Heureuse décision pour la communauté fransaskoise car deux semaines plus tard, le 29 avril 1986, le père André Mercure décède. D'autres associations francophones et anglophones se sont ajoutées à la liste d'intervenant. En décembre 1987, la juge Claire L'Heureux-Dubé a accepté que l'Association canadienne-française de l'Alberta et l'Alliance Québec interviennent avec l'ACFC dans le Cas Mercure. Le cas a été entendu par la Cour suprême du Canada en décembre 1987. Son jugement a été rendu en février 1988, une semaine seulement après le jugement Wimmer qui accordait aux Fransaskois le droit de gérer leurs écoles.

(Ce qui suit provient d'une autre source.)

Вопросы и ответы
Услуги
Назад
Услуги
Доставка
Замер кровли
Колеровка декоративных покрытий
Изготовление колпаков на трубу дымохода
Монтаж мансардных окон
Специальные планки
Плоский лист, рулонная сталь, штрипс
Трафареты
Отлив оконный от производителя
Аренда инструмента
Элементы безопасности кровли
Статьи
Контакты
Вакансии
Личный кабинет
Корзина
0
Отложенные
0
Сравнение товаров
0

Le 25 février 1988, la Cour suprême du Canada a reconnu que l'article 110 de l'Acte des Territoires du Nord-Ouest avait bel et bien été incorporé dans l'Acte de la Saskatchewan de 1905 et que cet article était donc encore en vigueur. Le français avait encore un statut légal à l'Assemblée législative et devant les tribunaux de la province. De plus, les lois de la province devaient être adoptées en anglais et en français. Toutes les lois adoptées depuis 1905 n'étaient donc pas valides.

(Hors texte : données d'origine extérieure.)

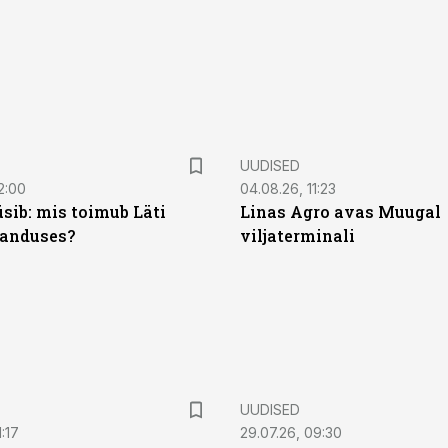
UUDISED
2:00
04.08.26, 11:23
sib: mis toimub Läti
Linas Agro avas Muugal
anduses?
viljaterminali
UUDISED
:17
29.07.26, 09:30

Le plus haut tribunal du pays laissait toutefois une porte de sortie à la province. Puisque les droits des francophones ne font pas partie de la constitution de la Saskatchewan, l'Assemblée législative de la province pourrait, si elle le voulait, « adopter une loi pour abroger l'article 110 et ainsi continuer la Saskatchewan dans ses traditions unilingues. »

À la fin mars 1988, l'ACFC a proposé au gouvernement Devine certains amendements pour garantir les droits des francophones à l'Assemblée législative et devant les tribunaux. De plus, elle a suggéré un échéancier pour la traduction des lois en français. La province a répondu à l'ACFC le 4 avril par le dépôt du projet de la Loi 2 visant à abroger l'article 110. Le nom de Bob Andrew, ministre de la justice à l'époque, est le plus associé à la Loi 2. Les droits des francophones étaient dorénavant remis entre les mains du Cabinet ou de l'Assemblée législative.

La Saskatchewan aura été province bilingue pour un peu moins de deux mois.